Design of ultrathin hole-transport-layer-free perovskite solar cell with near-infrared absorption enhancement using Ag NPs

Hole transfer layer-free perovskite solar cells (HTL-free PSCs) have been proposed to reduce manufacturing costs and improve stability. However, the weak optical absorption of the perovskite layer in the infrared region and ultrathin PSCs design have received less attention. In this study, ultrathin HTL-free PSC based on silver nanoparticles (NPs) at the perovskite layer/back electrode interface is proposed to increase the light trapping. The thickness of the perovskite layer is only 150 nm. The NPs radius is designed based on Mie theory to lead the highest scattering. By employing a numerical analysis, the effect of the periodicity of NPs on the performance of the PSCs is studied to obtain improved structure.

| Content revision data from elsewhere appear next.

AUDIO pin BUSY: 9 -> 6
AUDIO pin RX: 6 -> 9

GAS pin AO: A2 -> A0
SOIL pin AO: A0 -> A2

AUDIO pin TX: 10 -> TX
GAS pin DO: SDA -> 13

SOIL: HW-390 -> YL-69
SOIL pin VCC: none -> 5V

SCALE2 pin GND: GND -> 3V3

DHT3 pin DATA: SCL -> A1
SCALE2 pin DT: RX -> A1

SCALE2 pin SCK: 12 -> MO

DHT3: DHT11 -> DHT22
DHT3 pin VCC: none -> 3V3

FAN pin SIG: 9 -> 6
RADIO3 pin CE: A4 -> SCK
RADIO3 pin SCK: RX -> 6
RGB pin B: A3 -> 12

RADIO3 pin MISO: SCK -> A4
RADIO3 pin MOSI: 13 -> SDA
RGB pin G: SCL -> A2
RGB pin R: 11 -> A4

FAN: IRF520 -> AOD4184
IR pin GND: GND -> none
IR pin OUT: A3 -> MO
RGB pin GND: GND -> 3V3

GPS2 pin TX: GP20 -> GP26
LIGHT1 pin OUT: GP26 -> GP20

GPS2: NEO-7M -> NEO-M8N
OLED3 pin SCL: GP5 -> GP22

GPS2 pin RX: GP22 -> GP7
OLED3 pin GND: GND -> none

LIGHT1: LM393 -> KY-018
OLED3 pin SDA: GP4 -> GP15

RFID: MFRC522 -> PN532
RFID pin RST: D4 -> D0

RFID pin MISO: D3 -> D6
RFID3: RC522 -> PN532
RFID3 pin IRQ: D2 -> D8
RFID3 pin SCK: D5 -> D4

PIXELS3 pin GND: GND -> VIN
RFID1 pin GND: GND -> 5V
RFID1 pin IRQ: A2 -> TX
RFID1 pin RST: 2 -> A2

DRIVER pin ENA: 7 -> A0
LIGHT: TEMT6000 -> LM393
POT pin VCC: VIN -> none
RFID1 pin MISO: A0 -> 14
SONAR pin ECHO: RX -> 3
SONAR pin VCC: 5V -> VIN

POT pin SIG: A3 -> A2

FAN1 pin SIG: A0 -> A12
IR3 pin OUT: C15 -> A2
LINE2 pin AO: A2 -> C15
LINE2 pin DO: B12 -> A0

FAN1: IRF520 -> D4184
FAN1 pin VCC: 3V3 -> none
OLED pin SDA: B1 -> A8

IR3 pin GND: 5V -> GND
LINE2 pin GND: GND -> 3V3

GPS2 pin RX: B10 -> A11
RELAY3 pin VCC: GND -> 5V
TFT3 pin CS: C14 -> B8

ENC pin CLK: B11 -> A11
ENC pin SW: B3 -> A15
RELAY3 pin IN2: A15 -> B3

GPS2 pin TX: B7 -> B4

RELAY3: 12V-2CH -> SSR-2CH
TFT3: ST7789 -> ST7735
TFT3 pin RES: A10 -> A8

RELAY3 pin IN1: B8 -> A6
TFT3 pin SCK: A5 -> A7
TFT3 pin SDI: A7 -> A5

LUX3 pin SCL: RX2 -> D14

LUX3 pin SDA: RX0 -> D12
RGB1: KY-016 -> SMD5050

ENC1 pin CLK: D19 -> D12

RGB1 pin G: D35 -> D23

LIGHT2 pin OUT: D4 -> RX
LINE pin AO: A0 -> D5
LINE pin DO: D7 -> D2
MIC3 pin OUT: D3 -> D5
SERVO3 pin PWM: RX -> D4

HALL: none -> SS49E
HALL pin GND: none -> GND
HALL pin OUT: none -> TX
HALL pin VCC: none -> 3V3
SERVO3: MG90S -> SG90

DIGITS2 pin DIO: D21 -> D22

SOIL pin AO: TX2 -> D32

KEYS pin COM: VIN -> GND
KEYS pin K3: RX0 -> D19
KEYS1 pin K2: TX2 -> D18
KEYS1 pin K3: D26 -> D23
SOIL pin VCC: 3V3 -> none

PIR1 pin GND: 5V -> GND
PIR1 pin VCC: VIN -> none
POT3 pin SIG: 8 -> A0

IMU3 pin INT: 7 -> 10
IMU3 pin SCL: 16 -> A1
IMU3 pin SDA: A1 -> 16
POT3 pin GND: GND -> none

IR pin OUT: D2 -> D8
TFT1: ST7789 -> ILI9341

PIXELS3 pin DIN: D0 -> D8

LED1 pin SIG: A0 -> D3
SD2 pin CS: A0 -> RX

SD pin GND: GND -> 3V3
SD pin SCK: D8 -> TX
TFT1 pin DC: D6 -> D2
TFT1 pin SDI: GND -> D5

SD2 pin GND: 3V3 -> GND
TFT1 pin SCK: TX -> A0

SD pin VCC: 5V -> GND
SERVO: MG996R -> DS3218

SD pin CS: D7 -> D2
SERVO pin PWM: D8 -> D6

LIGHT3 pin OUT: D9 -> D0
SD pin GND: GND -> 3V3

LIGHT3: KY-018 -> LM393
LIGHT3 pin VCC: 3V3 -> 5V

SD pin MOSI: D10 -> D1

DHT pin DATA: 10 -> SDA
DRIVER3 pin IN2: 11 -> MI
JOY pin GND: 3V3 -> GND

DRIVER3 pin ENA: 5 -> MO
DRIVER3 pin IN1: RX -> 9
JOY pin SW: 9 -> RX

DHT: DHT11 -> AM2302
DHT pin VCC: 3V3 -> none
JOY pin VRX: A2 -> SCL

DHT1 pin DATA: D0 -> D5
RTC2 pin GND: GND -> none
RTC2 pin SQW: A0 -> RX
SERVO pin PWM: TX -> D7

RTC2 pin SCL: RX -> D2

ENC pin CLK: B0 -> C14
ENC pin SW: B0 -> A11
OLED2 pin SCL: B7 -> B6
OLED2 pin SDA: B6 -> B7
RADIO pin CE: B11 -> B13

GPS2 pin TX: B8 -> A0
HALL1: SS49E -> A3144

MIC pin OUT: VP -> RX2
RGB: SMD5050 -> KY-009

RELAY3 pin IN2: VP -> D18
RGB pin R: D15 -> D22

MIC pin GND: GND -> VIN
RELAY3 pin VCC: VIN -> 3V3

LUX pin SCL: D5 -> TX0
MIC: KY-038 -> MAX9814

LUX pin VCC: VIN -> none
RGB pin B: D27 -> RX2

The improved structure showed an absorption enhancement of 48% compared with the device without NPs within 300 nm-1400 nm wavelength. Light scattering and near field enhancement supplied by the Ag NPs are responsible for the broadband absorption increase. Photovoltaic characterizations of the improved proposed solar cell are obtained with coupled optical- electrical numerical analysis. The results showed 25.09 mA/cm(2) and 14.96%, respectively, for short-circuit current density and efficiency that the efficiency improved by 56% compared to PSCs without NPs. It is believed that this investigation can provide approaches for the design and production of simple, efficient, and economical PSCs.

Automated summary

This study proposes a design for ultrathin solar cells using silver nanoparticles to increase light trapping and absorption. Numerical analysis shows that the improved structure can enhance photovoltaic performance, with an efficiency improvement of 56% compared to traditional solar cells. This research is of significance for the design and production of simplified, efficient, and cost-effective solar cells.